EVOLUTIONARY POPULATIONS # 2 Utrecht

Evolutionary Populations: seeds of the world waiting to germinate

BAK basis voor  aktuele kunst Utrecht 
research, exhibitions and performative conference as part of
Fellowship programme 2017- 2018

Fellowhip research trajectory 

After 30 years living in Syria, at the head of the research team that, together with local farmers, was experimenting with the participatory genetic evolution of cereals, in 2013 geneticist Salvatore Ceccarelli is forced to abandon his research due to the outbreak of the civil war.
Few years before he managed to bring with him a small quantity of seeds to Italy, hundreds and hundreds of varieties, harvested and reproduced by Syrian farmers. 
Those very same seeds were planted all over Italy and whithin a few years the practice of seed-mixing and participatory genetic evolution started to spread more and more shaking the cultural certainties tied to the concepts of ​​monoculture, uniformity and genetic selection.
The revolutionary potential of evolutionary populations lies within the ability to respond ethically to the major agroecological challenges of the present: ensuring food security despite climate-related uncertainties, promoting agrobiodiversity in order to improve the nutritional characteristics of the crops themselves and giving control of the seeds back to the farmers thus creating strong participatory and commoning dynamics.


Evolutionary populations have the ability to evolve over time, to adapt to climate and soil changes, leaving it to the earth to choose the varieties to grow.
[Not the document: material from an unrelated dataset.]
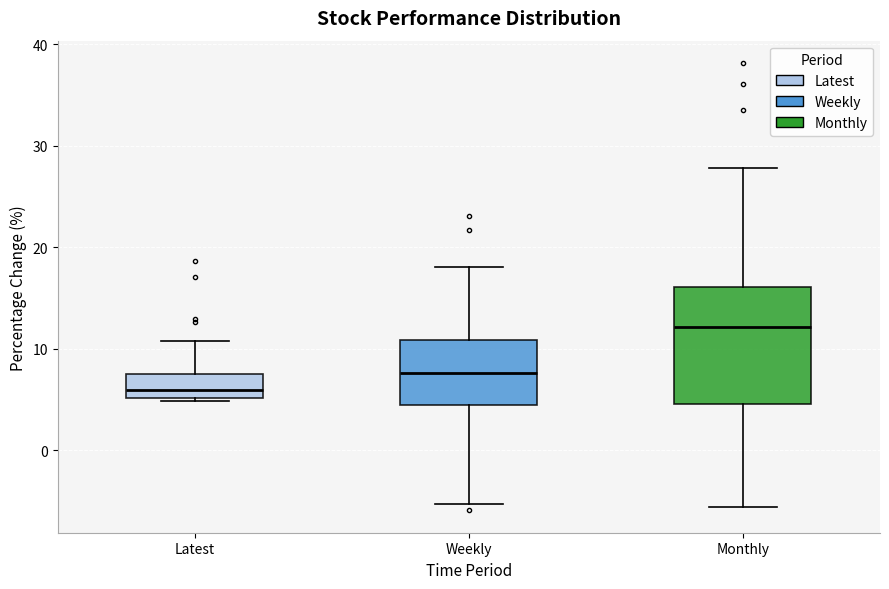

Comparing the boxes themselves (not the whiskers), which one is the tallest?

Monthly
This agricultural choice lends itself to becoming a metaphor on how to welcome diversity without prejudice, an idea capable of subverting existing power hierarchies.
Cultivating the idea of ​evolutionary population entails making a basic cultural choice, simple and revolutionary, that of escaping the logic of having control over nature, of uniformity and monoculture and embracing the concepts of intraspecies hybridization, contamination, circulation and complexity.
The installation  reassembles, according to a design that symbolically refers to the complexity of nature, hundreds of spikes of evolutionary population wheat both hard and soft grown, coltivati  in Utrecht, grown in Utrecht, on the terrace of the new Bak building, as the first verification of the adaptability of evolutionary populations to the environmental conditions of the Netherlands. 
While a mixture is generally identified with the idea of ​​disorder. The artist, with this symbolic action, wants instead to refer to the idea of ​​a higher order, of necessary complexity.